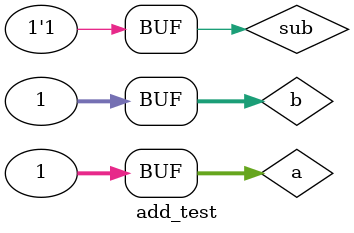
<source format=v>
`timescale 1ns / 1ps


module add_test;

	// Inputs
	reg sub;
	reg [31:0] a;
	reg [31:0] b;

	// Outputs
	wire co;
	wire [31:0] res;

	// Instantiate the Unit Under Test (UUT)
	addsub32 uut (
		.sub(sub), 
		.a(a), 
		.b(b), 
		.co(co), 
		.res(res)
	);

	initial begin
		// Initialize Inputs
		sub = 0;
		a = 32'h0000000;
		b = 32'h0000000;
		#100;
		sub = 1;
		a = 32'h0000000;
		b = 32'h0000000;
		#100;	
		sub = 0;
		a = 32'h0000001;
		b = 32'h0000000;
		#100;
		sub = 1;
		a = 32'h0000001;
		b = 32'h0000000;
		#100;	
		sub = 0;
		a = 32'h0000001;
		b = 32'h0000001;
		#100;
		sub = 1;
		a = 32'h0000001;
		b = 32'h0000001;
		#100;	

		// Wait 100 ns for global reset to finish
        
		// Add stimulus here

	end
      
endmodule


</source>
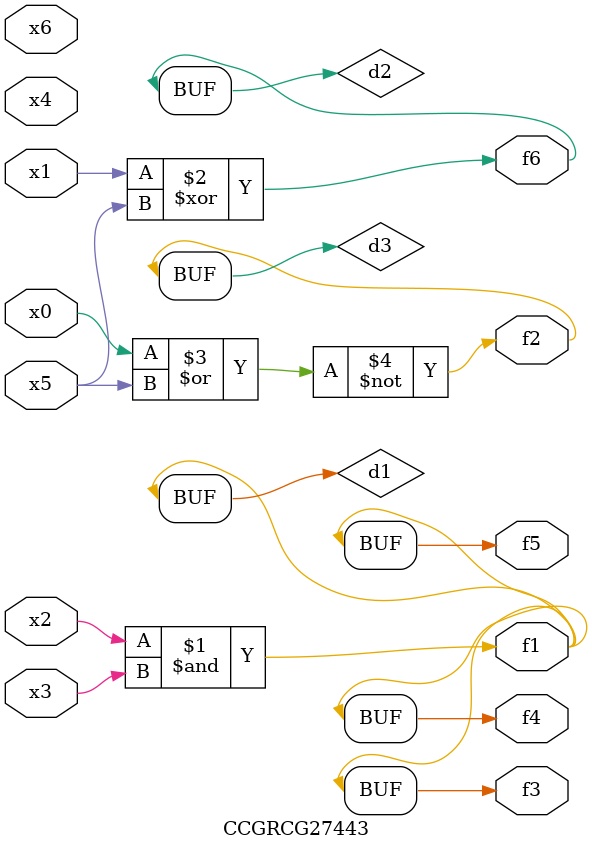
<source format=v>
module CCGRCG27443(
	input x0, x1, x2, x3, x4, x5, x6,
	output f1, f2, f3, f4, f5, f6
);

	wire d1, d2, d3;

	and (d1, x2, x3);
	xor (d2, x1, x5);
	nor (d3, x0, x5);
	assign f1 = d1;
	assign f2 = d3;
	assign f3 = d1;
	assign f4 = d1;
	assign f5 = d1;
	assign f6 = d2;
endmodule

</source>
━━━━━━
#### PROMPT:
Each line from the one with "output f1, f2, f3, f4, f5, f6" through the end of the entries above must be set down exactly, both end lines included, and no other line may appear.

#### WRITTEN SOLUTION:
	output f1, f2, f3, f4, f5, f6
);

	wire d1, d2, d3;

	and (d1, x2, x3);
	xor (d2, x1, x5);
	nor (d3, x0, x5);
	assign f1 = d1;
	assign f2 = d3;
	assign f3 = d1;
	assign f4 = d1;
	assign f5 = d1;
	assign f6 = d2;
endmodule

</source>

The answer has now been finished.